WORK TASK>
Filter these records by the string "lines", copying each line that holds it.

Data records
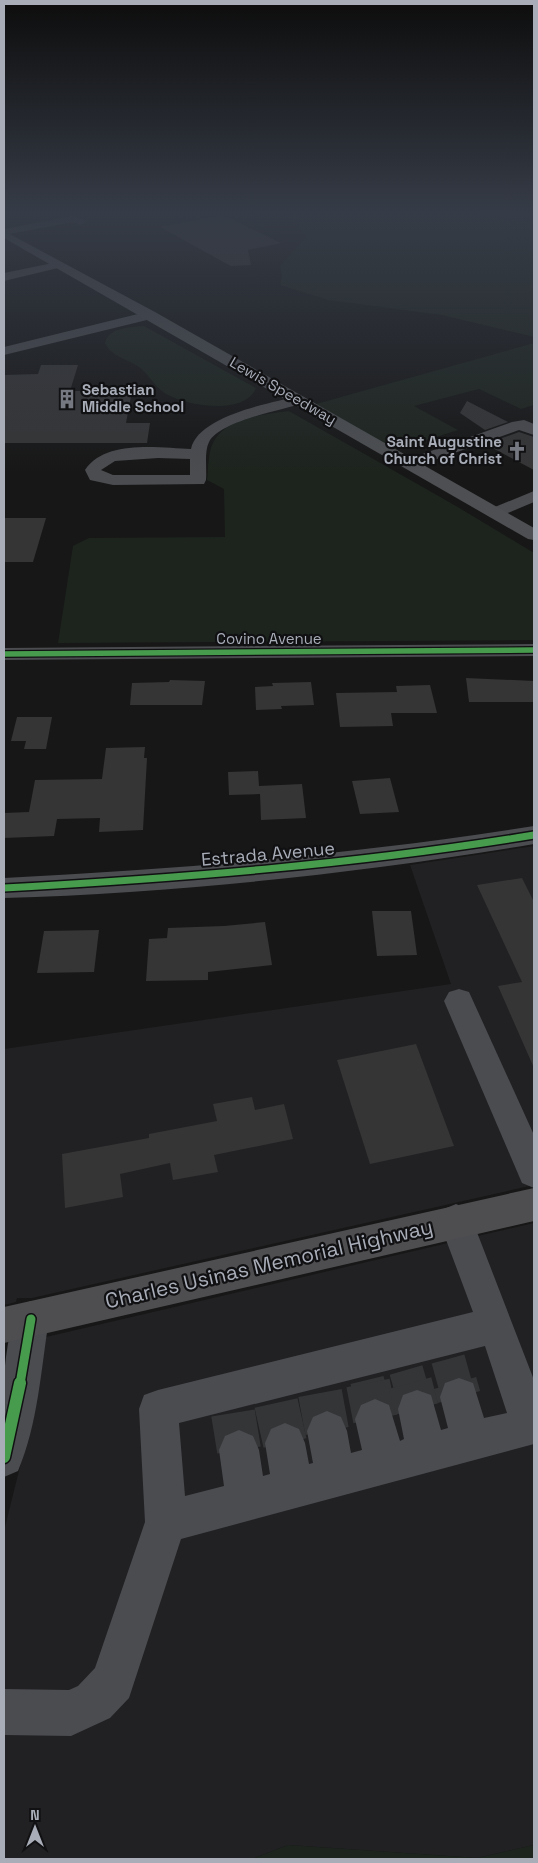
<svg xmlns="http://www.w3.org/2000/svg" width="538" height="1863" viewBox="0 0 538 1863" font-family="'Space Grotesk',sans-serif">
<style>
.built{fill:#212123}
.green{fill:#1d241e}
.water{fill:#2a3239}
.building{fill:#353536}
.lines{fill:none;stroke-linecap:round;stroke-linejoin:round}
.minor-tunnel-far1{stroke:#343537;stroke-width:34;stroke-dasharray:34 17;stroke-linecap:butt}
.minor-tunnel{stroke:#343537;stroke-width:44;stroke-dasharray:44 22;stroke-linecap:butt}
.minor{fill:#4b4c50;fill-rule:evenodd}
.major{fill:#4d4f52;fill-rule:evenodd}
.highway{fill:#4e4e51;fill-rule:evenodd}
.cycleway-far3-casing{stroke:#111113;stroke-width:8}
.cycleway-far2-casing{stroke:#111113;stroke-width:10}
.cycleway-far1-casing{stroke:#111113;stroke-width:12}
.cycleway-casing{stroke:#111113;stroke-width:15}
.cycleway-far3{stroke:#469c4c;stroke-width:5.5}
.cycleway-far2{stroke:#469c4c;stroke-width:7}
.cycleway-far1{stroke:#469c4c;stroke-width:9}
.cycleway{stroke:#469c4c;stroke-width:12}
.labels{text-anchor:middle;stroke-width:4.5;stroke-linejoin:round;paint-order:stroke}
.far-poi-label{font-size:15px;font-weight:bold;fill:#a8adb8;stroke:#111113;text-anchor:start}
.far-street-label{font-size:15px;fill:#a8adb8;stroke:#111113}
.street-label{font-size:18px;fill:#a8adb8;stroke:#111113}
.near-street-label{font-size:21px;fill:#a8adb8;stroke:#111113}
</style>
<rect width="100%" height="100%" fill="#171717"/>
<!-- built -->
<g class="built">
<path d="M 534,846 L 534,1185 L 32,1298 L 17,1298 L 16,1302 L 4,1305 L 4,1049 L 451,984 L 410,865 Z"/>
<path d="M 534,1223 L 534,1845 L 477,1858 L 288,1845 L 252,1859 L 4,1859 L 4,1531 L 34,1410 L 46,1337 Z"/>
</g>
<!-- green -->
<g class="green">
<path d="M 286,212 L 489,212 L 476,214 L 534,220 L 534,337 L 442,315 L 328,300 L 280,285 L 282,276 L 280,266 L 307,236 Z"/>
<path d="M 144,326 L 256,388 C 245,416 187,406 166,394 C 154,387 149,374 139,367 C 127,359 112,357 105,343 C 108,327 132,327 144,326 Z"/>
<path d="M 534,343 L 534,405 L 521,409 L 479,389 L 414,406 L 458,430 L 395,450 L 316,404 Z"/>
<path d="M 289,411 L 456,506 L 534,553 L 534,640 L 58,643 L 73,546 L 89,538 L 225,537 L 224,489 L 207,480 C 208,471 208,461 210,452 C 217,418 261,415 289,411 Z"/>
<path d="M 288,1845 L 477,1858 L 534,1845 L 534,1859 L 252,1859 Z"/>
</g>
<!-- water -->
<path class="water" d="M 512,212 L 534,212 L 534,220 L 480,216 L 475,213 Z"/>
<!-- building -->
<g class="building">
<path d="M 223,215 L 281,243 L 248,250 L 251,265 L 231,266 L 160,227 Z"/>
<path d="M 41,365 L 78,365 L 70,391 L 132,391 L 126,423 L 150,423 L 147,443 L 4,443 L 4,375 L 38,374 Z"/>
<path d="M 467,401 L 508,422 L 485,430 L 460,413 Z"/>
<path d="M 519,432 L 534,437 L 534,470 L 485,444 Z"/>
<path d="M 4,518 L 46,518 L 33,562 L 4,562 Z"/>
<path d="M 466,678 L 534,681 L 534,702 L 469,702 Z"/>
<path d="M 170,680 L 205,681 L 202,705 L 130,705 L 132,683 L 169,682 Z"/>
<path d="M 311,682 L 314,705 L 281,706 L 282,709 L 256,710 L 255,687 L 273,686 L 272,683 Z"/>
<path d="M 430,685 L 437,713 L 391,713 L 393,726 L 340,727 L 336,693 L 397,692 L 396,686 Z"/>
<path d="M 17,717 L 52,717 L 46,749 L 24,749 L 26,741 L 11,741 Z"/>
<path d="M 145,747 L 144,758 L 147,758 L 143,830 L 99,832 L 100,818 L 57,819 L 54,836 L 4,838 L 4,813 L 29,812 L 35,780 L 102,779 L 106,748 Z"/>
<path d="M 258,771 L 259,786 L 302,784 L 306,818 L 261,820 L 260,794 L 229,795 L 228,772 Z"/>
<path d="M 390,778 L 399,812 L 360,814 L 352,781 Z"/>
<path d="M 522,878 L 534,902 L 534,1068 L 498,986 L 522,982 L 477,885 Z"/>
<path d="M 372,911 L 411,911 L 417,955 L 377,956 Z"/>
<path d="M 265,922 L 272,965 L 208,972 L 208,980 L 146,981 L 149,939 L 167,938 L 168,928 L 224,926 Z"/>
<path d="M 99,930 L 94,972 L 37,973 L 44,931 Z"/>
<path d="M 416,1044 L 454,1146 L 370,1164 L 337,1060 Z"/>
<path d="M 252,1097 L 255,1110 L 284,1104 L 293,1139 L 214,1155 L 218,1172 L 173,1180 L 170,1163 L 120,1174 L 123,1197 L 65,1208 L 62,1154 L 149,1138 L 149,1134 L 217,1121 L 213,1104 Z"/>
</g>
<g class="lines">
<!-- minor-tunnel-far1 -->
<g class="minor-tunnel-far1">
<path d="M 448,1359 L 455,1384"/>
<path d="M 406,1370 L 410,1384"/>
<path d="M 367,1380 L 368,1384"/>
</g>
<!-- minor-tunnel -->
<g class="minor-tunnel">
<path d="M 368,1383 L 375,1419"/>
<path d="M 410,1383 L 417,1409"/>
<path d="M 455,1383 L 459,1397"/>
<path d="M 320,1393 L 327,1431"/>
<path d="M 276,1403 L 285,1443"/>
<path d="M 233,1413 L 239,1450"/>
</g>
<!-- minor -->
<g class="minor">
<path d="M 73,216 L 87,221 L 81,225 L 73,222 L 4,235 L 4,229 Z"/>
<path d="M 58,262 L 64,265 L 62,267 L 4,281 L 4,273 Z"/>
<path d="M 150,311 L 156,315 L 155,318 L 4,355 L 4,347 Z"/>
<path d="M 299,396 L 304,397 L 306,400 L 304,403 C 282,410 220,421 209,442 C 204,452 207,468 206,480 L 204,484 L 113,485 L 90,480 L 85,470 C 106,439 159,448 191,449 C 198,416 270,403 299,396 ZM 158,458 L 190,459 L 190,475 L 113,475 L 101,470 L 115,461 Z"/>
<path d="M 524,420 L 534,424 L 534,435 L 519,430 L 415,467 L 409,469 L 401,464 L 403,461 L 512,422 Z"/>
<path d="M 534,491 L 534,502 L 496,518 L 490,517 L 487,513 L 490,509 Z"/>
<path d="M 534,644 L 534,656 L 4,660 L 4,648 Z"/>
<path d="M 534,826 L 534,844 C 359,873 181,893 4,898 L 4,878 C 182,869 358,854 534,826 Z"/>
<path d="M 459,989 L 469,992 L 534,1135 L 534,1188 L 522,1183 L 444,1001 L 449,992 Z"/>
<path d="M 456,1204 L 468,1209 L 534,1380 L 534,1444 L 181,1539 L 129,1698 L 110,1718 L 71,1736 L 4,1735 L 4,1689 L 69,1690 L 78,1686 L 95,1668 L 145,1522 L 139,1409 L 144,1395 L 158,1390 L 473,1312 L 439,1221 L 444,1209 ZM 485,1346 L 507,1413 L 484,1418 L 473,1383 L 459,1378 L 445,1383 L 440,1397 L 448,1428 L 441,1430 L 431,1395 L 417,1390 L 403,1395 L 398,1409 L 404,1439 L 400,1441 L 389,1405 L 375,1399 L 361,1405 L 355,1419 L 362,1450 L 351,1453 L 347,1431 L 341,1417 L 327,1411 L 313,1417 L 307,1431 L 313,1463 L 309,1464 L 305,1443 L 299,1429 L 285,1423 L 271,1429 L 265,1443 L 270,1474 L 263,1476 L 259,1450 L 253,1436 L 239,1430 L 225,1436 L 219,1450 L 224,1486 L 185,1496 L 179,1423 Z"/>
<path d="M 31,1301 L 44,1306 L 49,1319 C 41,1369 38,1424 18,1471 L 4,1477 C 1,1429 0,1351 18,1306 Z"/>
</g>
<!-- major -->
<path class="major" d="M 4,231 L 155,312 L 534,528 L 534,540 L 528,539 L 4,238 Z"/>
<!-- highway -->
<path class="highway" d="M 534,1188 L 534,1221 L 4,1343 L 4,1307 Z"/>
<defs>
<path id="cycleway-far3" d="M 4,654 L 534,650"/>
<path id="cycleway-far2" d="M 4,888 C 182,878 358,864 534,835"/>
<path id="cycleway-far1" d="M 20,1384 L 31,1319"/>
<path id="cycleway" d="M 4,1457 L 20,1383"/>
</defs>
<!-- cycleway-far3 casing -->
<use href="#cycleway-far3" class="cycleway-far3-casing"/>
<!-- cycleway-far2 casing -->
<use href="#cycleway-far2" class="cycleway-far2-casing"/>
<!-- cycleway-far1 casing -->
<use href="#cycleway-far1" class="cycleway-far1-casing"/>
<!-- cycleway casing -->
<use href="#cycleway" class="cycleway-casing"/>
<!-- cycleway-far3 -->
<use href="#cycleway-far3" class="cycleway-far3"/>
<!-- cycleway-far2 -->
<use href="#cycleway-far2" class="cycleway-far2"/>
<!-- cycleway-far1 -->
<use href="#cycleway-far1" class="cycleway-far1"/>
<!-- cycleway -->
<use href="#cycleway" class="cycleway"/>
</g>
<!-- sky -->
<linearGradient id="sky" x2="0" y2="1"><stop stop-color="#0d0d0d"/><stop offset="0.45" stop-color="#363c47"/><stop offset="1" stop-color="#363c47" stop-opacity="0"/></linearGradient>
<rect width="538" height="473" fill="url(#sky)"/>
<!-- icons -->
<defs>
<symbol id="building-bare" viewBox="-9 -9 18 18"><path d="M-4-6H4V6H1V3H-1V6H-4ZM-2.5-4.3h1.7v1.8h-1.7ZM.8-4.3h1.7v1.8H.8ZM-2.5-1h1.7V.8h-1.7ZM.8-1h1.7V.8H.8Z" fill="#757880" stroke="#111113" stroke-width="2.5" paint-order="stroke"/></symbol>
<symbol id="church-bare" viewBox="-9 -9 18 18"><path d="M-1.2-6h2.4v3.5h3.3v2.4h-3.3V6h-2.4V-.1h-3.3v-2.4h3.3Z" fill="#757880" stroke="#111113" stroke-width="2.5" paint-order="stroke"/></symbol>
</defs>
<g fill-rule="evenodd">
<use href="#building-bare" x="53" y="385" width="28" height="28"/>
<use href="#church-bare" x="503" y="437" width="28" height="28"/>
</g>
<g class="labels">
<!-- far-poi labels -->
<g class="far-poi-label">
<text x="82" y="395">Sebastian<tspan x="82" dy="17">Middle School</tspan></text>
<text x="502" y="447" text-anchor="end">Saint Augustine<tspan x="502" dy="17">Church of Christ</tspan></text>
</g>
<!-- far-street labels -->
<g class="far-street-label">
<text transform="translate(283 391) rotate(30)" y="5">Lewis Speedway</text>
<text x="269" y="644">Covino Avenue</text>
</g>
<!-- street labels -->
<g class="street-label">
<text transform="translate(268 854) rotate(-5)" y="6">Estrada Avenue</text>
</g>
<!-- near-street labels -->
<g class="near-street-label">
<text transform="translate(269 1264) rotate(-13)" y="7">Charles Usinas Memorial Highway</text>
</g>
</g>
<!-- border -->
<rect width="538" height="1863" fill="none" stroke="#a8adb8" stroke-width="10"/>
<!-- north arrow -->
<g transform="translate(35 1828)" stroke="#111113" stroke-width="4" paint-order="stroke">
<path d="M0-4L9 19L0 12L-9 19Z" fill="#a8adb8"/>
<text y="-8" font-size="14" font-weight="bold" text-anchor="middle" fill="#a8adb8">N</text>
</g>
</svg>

WRITTEN RESPONSE>
.lines{fill:none;stroke-linecap:round;stroke-linejoin:round}
<g class="lines">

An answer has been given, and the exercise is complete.